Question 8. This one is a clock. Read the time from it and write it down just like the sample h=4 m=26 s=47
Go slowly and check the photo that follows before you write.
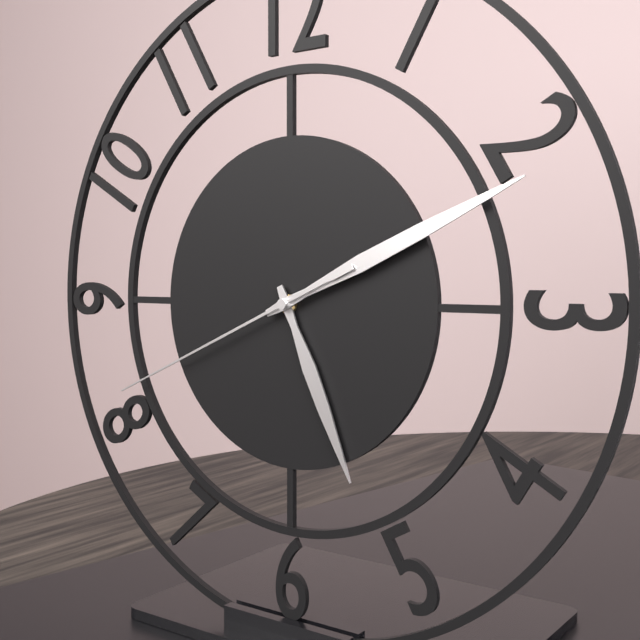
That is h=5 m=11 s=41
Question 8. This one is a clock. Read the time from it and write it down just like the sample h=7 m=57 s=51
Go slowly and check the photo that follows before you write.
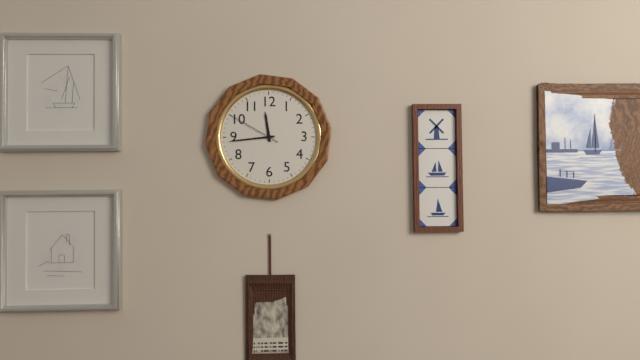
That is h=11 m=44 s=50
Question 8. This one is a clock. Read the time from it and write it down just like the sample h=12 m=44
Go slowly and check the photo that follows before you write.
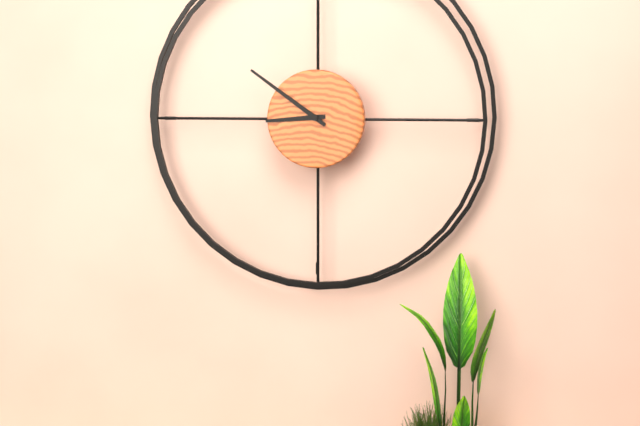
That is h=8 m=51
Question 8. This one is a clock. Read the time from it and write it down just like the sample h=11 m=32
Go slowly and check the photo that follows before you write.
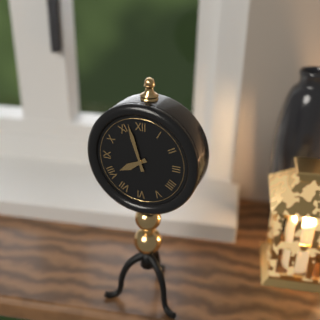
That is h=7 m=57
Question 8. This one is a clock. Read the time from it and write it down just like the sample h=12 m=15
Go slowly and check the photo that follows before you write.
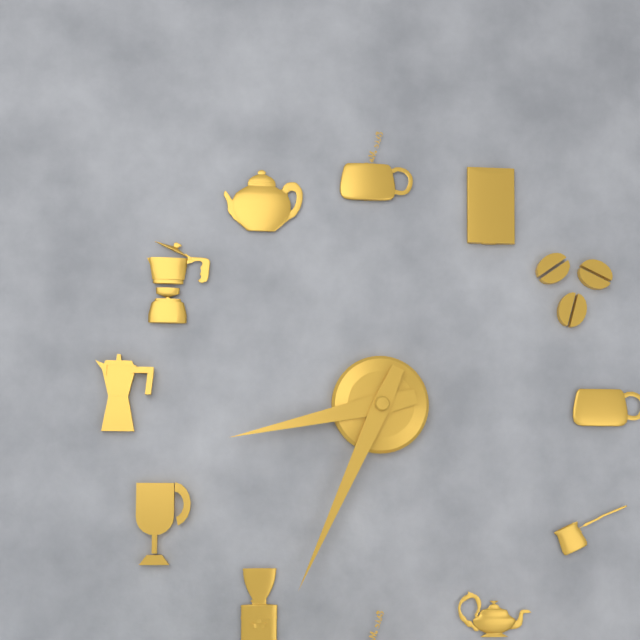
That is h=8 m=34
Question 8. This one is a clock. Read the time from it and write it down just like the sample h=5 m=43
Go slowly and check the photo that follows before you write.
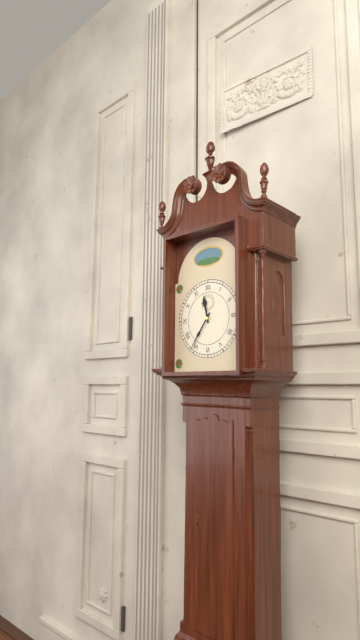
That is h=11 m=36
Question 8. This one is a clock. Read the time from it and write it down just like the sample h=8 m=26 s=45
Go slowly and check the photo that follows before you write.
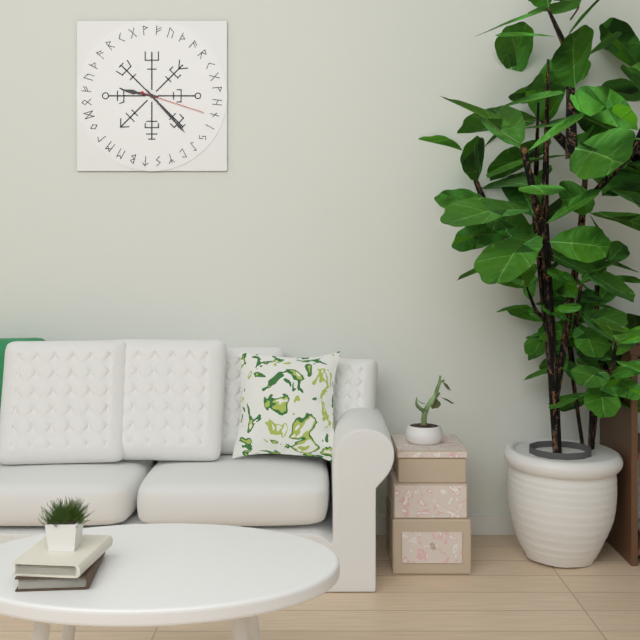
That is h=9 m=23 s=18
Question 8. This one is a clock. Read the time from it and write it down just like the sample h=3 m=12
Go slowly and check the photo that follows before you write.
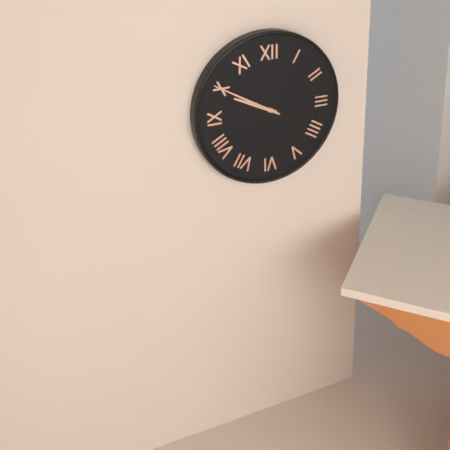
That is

- - - -

To do: Copy the records verbatim, starting at the line containing "sample h=12 m=44" and ending at the line containing "That is h=9 m=23 s=18", with both of those lines included. Leave the pictures out of your copy.

Expected answer:
Question 8. This one is a clock. Read the time from it and write it down just like the sample h=12 m=44
Go slowly and check the photo that follows before you write.
That is h=8 m=51
Question 8. This one is a clock. Read the time from it and write it down just like the sample h=11 m=32
Go slowly and check the photo that follows before you write.
That is h=7 m=57
Question 8. This one is a clock. Read the time from it and write it down just like the sample h=12 m=15
Go slowly and check the photo that follows before you write.
That is h=8 m=34
Question 8. This one is a clock. Read the time from it and write it down just like the sample h=5 m=43
Go slowly and check the photo that follows before you write.
That is h=11 m=36
Question 8. This one is a clock. Read the time from it and write it down just like the sample h=8 m=26 s=45
Go slowly and check the photo that follows before you write.
That is h=9 m=23 s=18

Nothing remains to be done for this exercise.